◆ Extracted entries ◆

-*-

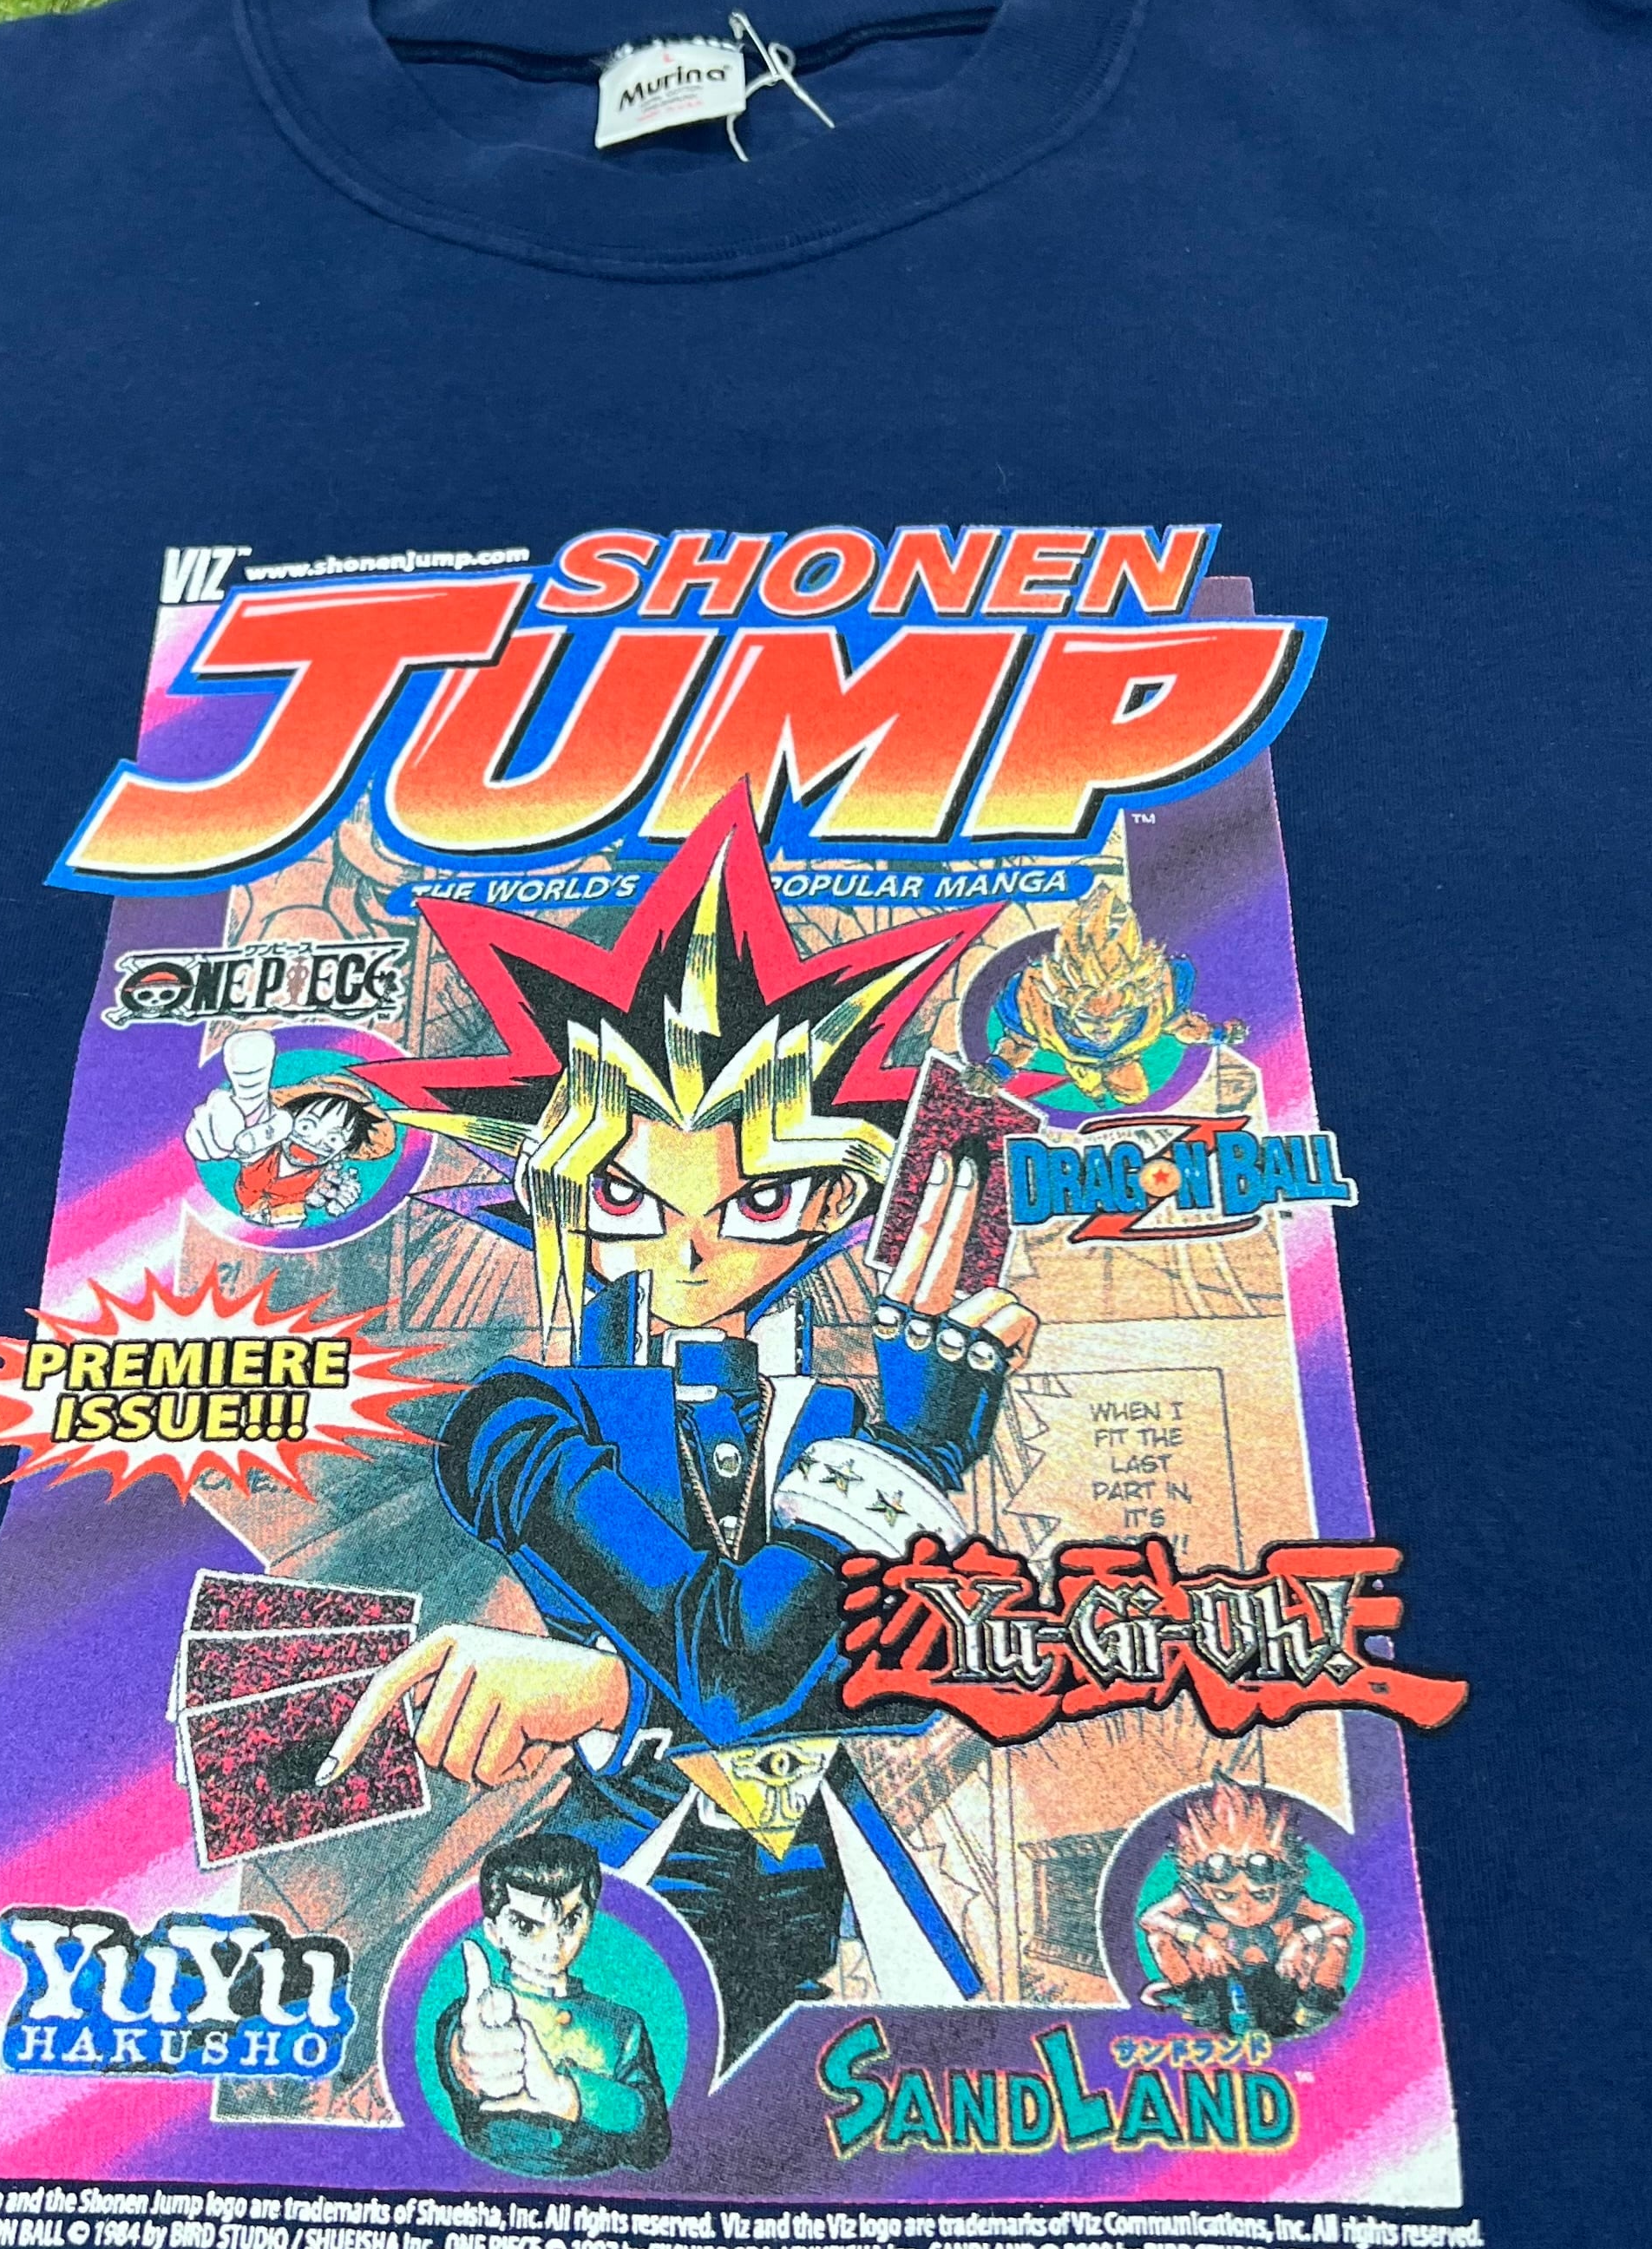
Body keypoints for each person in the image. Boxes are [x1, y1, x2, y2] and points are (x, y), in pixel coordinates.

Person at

-*-

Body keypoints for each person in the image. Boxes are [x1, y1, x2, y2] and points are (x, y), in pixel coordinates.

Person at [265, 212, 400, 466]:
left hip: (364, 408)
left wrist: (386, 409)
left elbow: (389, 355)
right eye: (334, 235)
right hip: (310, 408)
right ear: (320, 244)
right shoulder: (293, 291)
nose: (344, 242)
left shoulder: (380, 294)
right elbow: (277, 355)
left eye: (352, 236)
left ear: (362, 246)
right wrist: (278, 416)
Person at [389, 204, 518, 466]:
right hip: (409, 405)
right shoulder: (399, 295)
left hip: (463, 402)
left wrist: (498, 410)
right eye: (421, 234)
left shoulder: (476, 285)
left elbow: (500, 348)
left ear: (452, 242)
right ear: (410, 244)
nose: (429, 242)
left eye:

-*-

◆ Work to be completed ◆
From the records above, give again exactly the lines running from the line with "left shoulder: (380, 294)" to the line with "right eye: (421, 234)", inclusive.

◆ Task answer ◆
left shoulder: (380, 294)
right elbow: (277, 355)
left eye: (352, 236)
left ear: (362, 246)
right wrist: (278, 416)
Person at [389, 204, 518, 466]:
right hip: (409, 405)
right shoulder: (399, 295)
left hip: (463, 402)
left wrist: (498, 410)
right eye: (421, 234)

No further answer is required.